Teknolojinin ne olduğuna dair sayısız tanım bulmak mümkün… Bununla ilgili olarak en kolayından Vikipedi’ye bakabilirsiniz. Esasen teknolojiye dair tanımlar, teknolojinin bir araç olarak görüldüğü kavramlardan teknoloji kullanan sistemlere kadar geniş bir yelpazede karşımıza çıkıyor.
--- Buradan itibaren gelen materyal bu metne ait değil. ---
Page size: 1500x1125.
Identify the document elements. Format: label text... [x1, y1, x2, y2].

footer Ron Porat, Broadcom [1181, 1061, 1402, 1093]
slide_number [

Dolayısıyla;

  • ‘Teknoloji, gerçek yaşamda karşılaşılan sorunları çözmek için kullanılabilen araçlar ve makinelerdir’ basit bir teknoloji tanımıyken,
  • ‘İstenen ürünleri imal etmek, sorunları çözmek, ihtiyaçları karşılamak veya istekleri yerine getirmek amacıyla kaynakların nasıl bir araya getirileceğine ilişkin olarak insanlığın sahip olduğu mevcut bilgi düzeyidir’ karmaşık ve gösterişli bir tanımdır, ki bu tanımda, hak edilmemiş bir kendini beğenmişlik sezerim; nitekim örneğin, teknoloji istekleri yerine getirmenin veya tatmin etmenin tam da tersini yapar çünkü…
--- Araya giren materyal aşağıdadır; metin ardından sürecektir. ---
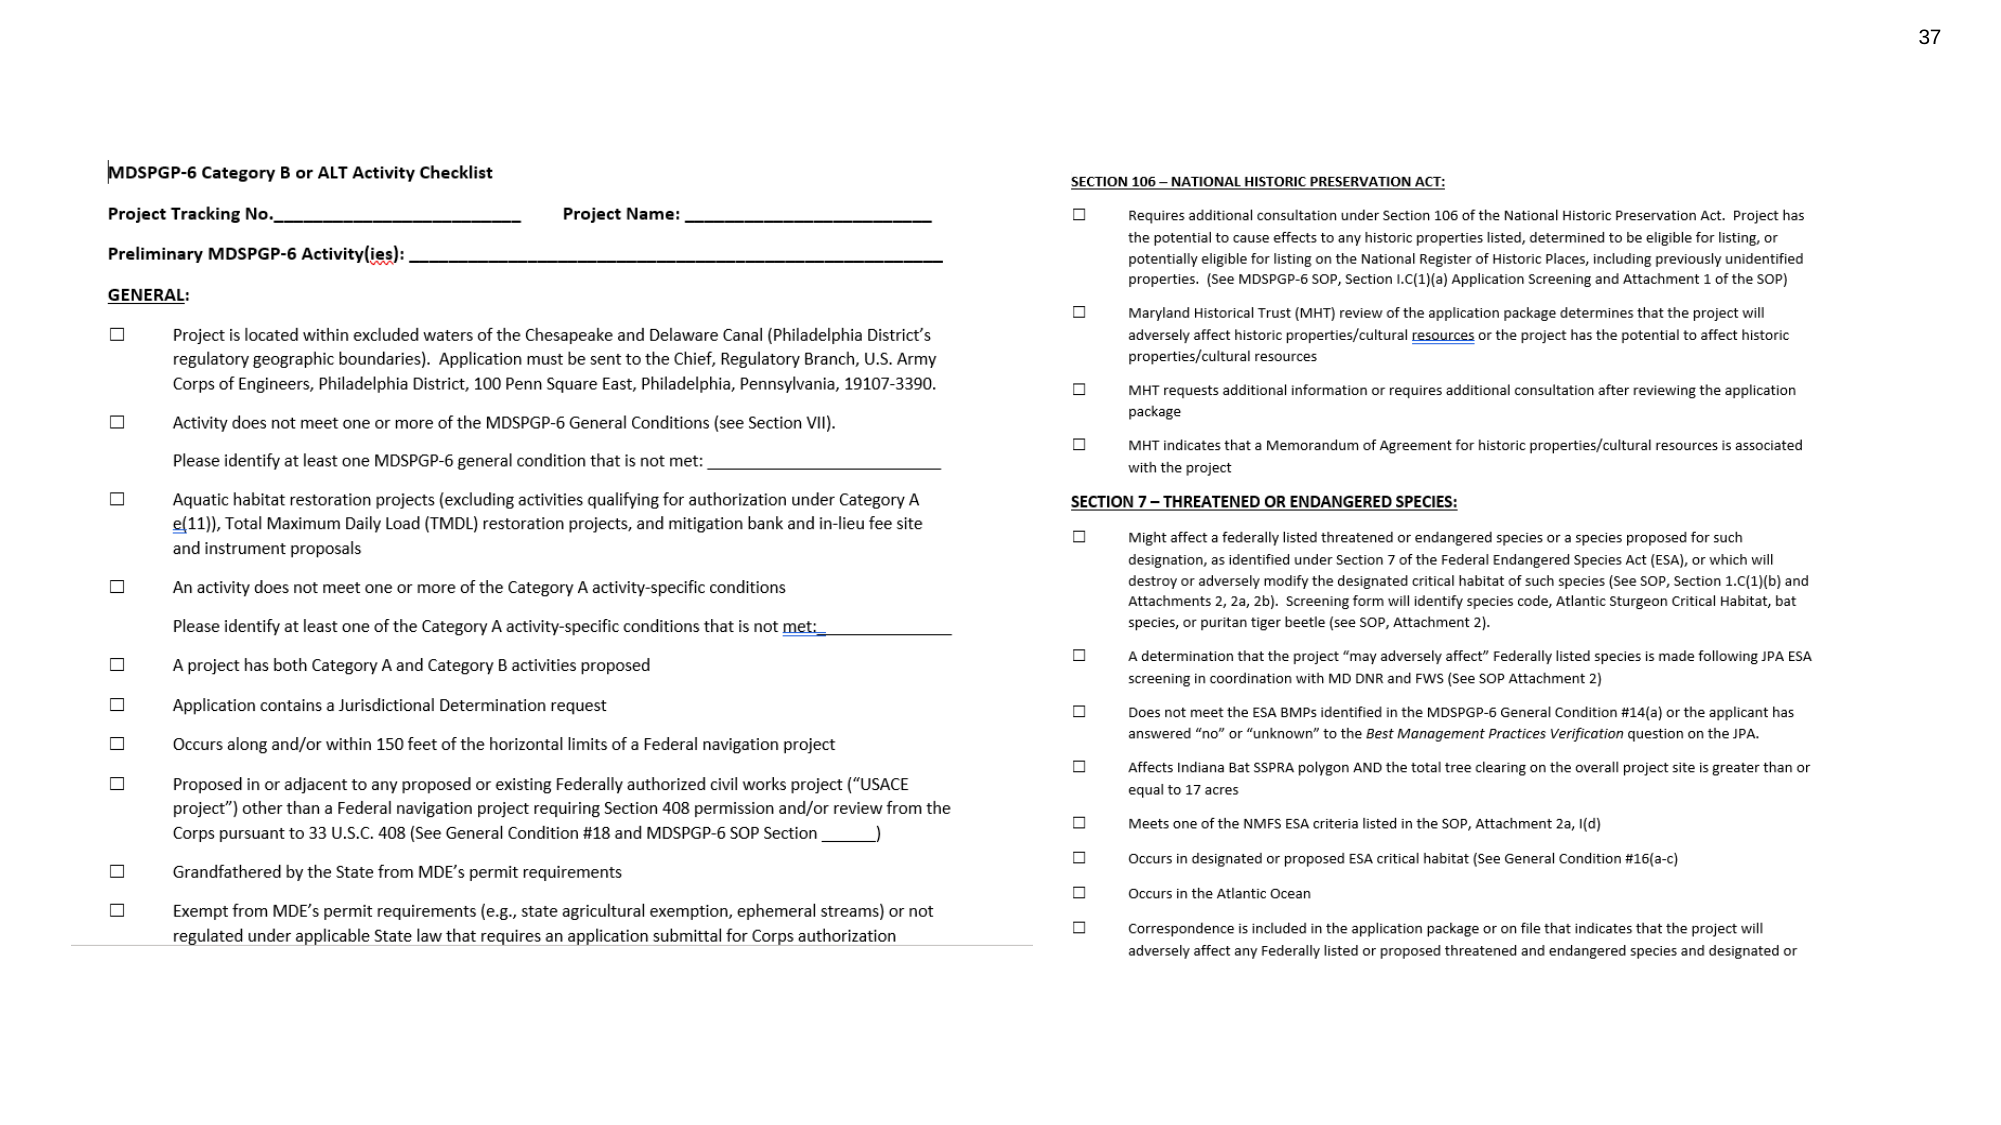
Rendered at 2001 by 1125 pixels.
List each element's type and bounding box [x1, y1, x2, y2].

picture [71, 146, 1877, 963]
Eğitim teknolojisi açısından, teknolojinin daha geniş bir tanımını ele almalıyız. İnternet teknolojisi, yalnızca bir araya getirilen bir grup araçtan çok daha fazlasıdır; bilgisayarların, telekomünikasyonun, yazılımların ve kuralların ya da protokollerin bir araya getirildiği bir sistemdir. Bununla birlikte, ‘insanlığın sahip olduğu mevcut bilgi düzeyi’ tanımından da kaçınmaya çalıştığımı söylemek isterim. Bir tanım yaşamın farklı boyutlarını kapsamaya başlıyorsa, o derece hantal, uygulanması zor ve belirsiz hale geldiğine inanıyorum.
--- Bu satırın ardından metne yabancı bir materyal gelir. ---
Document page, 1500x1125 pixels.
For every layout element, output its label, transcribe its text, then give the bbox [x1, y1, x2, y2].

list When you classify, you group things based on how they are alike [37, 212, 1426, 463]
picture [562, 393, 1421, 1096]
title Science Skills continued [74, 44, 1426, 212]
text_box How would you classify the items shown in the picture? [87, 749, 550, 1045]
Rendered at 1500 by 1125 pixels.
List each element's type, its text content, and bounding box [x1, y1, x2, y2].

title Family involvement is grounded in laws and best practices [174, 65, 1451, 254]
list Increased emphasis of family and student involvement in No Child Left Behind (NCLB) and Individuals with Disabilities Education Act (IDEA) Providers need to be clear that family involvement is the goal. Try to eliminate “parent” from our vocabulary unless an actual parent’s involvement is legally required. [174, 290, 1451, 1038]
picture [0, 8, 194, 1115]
Eğitimde teknolojiyi, öğrenme ve öğretme süreçlerini desteklemede kullanılan araçlar veya nesneler olarak düşünme eğilimindeyim. Dolayısıyla bilgisayarlar, öğrenme yönetim sistemleri gibi yazılımlar veya iletim ya da iletişim ağlarının tümü birer teknolojidir. Basılı kitap bir teknolojidir. Teknolojide araçlar, genellikle, bir teknoloji sistemi olarak çalışmalarına izin veren teknik bağlantılarla birleşir (telefon ağı veya İnternet gibi).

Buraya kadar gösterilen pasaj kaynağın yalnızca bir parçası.